Frustrated in his new role, Anthony was skateboarding into work one day – as most commuters do – only for him to crash on-route and break his hand.

He made it to the restaurant, but was in a lot of pain, and was struggling to focus. While on the bar, he knocked over a glass of Coke with his “f—ed up hand”, which was badly swollen, right into the ice-bin.

“And right there, I don’t know what happened… I just said, ‘I’m done with this, I’m devoting my life to filming, 100%'”.

Trading tables for cliffs

Armed with a GoPro, a dogged determination, and an abnormally high pain threshold, 8Booth became obsessed with jumping off extremely high places into water.

He became particularly infatuated with one jump, however, a roof over Table Rock Beach. He spent two years contemplating it, spending hours watching people make the leap from the rock below the roof.

“I said to my buddy one day, ‘let’s just scope the jump…’ We walked up to the top, found a route, went up on the roof, I was crazy in the head and just jumped it; [it was the] biggest chip off my shoulder”.

“Right then, my ego got a hold of me, I thought I was a professional. That’s when the bandana came on and I just started hitting s–t”.

Step aside Anthony Armer, enter, ‘8Booth’.

 

Taking jumps further

8Booth began taking further risks, trawling the landscape for possible jumps, and making each one more dangerous than the last.

“There was a lot of scouting involved, planning the whole run the night before. You just keep looking at it [the jump], looking at it, and looking at it, and then it gets stuck in your head”.

The obstacles most people associate with working life are comparatively mundane in the context of 8Booth’s. No monthly work appraisals or nasty restaurant bosses for him, but he does have to jump off a 120ft jagged cliff-face into the rough, untamed seas below.

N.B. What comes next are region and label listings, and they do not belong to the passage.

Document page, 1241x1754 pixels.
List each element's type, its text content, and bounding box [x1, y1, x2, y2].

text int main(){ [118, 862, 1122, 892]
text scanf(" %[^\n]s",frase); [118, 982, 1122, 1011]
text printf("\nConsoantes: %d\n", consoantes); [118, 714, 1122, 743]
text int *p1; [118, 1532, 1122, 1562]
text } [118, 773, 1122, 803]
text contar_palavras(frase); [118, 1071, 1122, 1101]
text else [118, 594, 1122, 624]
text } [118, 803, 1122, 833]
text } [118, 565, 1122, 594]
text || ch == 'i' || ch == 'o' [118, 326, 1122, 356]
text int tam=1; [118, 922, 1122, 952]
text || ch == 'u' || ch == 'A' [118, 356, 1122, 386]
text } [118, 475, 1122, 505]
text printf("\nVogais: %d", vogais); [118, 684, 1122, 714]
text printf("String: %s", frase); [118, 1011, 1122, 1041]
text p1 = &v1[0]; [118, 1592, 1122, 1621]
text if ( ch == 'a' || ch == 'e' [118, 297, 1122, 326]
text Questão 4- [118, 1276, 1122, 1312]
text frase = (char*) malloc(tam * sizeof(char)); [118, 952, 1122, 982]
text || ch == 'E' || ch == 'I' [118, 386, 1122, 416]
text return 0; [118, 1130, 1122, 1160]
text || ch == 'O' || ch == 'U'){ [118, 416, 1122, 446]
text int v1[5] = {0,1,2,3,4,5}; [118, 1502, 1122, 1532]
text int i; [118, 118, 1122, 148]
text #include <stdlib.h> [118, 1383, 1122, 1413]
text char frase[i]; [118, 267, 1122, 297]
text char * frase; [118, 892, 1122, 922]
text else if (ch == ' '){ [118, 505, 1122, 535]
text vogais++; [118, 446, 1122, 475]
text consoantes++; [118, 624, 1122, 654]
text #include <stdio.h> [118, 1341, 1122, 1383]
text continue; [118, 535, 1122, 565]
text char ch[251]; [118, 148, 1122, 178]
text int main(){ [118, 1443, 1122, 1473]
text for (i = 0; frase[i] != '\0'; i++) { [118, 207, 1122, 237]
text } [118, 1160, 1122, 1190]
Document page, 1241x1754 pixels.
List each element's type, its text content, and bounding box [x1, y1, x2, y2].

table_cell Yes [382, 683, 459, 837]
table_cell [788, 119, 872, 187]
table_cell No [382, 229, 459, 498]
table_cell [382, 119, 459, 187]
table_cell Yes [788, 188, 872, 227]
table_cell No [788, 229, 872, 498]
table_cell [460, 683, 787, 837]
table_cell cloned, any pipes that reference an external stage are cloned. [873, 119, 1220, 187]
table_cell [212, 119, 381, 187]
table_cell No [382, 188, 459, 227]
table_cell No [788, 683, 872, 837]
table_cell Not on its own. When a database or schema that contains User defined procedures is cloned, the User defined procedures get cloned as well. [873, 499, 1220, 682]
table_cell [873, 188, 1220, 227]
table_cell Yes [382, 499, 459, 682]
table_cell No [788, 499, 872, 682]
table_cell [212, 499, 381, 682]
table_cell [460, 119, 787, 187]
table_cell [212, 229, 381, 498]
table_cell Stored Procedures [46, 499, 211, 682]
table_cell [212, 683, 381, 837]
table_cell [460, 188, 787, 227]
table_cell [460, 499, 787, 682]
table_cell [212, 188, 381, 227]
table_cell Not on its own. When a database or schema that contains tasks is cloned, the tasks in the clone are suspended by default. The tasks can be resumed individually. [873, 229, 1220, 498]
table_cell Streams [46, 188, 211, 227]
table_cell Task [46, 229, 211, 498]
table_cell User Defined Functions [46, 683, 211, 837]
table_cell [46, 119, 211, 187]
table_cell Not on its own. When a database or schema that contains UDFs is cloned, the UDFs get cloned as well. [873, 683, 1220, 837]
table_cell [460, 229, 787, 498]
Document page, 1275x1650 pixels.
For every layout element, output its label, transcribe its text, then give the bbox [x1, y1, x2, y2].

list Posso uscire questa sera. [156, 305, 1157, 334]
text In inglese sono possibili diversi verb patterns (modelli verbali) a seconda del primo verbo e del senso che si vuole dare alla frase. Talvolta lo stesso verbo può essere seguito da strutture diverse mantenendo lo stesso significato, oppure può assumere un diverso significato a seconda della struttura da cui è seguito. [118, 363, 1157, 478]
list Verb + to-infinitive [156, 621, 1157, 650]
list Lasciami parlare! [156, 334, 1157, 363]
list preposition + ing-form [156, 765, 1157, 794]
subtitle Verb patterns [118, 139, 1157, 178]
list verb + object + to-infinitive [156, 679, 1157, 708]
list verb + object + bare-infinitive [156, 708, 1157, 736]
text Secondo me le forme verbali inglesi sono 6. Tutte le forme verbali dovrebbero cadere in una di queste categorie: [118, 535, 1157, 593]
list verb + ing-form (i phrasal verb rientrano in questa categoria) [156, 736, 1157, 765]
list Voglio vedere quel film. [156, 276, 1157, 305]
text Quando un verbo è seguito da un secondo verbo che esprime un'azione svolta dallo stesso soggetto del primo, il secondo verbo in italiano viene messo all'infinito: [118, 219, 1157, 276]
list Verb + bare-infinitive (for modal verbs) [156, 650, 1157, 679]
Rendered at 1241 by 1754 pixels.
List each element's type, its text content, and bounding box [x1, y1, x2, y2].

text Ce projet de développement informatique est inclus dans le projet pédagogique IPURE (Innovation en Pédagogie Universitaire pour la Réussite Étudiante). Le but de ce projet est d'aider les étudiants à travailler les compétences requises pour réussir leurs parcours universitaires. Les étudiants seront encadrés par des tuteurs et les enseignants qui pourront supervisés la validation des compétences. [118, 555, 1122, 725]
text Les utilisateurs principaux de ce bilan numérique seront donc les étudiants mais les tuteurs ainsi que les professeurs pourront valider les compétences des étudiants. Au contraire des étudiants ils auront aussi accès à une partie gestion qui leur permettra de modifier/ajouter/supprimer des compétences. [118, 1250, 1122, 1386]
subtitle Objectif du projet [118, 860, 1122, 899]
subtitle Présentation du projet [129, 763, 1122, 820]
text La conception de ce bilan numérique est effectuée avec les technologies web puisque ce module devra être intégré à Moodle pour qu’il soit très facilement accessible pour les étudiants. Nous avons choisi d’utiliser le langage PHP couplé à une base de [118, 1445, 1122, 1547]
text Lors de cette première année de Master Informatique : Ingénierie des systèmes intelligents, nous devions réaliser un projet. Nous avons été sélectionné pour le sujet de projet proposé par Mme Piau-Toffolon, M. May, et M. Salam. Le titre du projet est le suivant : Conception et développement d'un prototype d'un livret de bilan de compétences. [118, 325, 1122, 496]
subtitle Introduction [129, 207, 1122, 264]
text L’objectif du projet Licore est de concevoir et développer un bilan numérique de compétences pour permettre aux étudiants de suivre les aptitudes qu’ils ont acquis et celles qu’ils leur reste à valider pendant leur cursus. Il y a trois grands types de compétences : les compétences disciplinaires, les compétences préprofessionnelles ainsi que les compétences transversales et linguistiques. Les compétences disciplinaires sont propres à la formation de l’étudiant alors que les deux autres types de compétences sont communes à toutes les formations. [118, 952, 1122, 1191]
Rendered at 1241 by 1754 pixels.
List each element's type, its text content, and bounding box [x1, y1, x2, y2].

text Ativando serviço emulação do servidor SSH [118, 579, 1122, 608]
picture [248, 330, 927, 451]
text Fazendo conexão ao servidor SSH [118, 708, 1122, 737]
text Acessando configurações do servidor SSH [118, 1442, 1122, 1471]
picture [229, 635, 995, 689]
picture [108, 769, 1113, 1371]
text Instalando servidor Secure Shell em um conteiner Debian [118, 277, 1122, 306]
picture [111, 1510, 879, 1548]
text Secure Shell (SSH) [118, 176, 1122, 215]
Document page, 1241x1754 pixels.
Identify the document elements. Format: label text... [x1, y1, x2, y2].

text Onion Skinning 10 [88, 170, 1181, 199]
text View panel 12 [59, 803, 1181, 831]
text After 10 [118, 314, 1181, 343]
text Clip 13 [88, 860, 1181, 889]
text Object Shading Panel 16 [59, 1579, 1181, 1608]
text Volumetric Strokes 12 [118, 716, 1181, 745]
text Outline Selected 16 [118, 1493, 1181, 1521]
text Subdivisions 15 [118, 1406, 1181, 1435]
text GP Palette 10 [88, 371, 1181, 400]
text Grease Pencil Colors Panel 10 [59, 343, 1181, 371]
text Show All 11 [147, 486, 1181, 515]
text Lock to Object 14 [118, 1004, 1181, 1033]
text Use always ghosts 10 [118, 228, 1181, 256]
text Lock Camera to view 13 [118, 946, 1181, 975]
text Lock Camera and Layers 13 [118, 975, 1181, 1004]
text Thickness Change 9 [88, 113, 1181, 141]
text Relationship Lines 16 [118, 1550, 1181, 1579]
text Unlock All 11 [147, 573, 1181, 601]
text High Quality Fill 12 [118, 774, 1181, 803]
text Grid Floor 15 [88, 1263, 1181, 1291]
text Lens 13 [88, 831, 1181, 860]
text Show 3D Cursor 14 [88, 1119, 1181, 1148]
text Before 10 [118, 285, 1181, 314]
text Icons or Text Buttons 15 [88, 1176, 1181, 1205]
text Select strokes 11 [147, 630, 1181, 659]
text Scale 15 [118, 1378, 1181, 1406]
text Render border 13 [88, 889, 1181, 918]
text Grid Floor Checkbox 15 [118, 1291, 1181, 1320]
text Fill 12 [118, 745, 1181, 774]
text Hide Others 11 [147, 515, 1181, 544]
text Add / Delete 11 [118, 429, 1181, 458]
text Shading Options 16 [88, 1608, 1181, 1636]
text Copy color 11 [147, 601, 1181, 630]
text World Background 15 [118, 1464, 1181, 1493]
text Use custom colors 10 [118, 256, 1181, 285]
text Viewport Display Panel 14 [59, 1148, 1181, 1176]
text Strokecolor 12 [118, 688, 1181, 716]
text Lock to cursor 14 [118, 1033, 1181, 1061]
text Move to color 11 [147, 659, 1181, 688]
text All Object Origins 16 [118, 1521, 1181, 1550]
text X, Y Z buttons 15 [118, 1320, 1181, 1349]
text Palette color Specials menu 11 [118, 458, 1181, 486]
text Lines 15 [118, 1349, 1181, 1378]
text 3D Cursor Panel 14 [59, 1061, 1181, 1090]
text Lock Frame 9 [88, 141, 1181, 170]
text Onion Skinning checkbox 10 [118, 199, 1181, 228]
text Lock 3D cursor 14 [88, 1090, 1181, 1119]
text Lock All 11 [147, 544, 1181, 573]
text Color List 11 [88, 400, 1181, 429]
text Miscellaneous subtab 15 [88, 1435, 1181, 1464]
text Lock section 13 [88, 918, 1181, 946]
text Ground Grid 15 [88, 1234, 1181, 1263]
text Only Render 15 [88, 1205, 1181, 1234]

“The whole process takes two minutes, you’re in and out, most of the time, people don’t even know what happened. It’s great, it’s the best s–t”.

With 8Booth’s videos increasing in views and engagement, his profile continued to blossom. Bigger and more stomach-turning stunts seemed inevitable.

Becoming viral

Location: Newport Harbor, California
Building height: 129ft, 39metres

8Booth’s biggest jump came at the Newport Beach in the marina. To put the height of the jump into perspective, it would be the equivalent of jumping from the top of the Christ the Redeemer Statue in Brazil.

The video received huge publicity, reaching millions of views on YouTube. Such was the exposure, members of the public were quick to criticise him as an attention seeker and someone just looking to gain views on social media channels. 8Booth looked at it at a different way.

“I hate it when people think I’m doing it for the views. When I’m about to hit something that’s savage as f—, that you could die from or shatter your feet, I’m not thinking about views, I’m thinking about making it to the water.”

A downward spiral

8Booth’s profile caught the attention of the public and law enforcement. Such was the danger and potential criminality of his jumps, authorities were reluctant to accept it as a form of ‘extreme sport’.

8Booth was arrested on two violations of ‘unauthorised access’ and ‘trespassing’ but was released from Laguna Prison after reaching bail.

What hurt 8Booth the most about the arrest was the exposing of his true identity; a mug shot and his name was released to the public, and the man behind the balaclava was shown to be former dish washer, Anthony Booth Armer.

“I hated them knowing my name, I loved it low key.”

The crash

“Nothing will stop me from doing what I love, not even death itself.”

Despite the arrest, 8Booth was adamant to continue, only this time, he was jumping semi-intoxicated and into a six-foot deep pool. He is 6’4.

He missed the jump and broke the ankles and heels of both feet. He was faced with a $274,000 medical bill and all his content was taken off air.

8Booth is adamant of a return, and although he has made no stunts since this injury, he wants Golden Gate Bridge to be his next.

Around 1,700 people have jumped from this bridge, with a reported two-dozen surviving. 8Booth’s risk-taking hasn’t reached its peak just yet.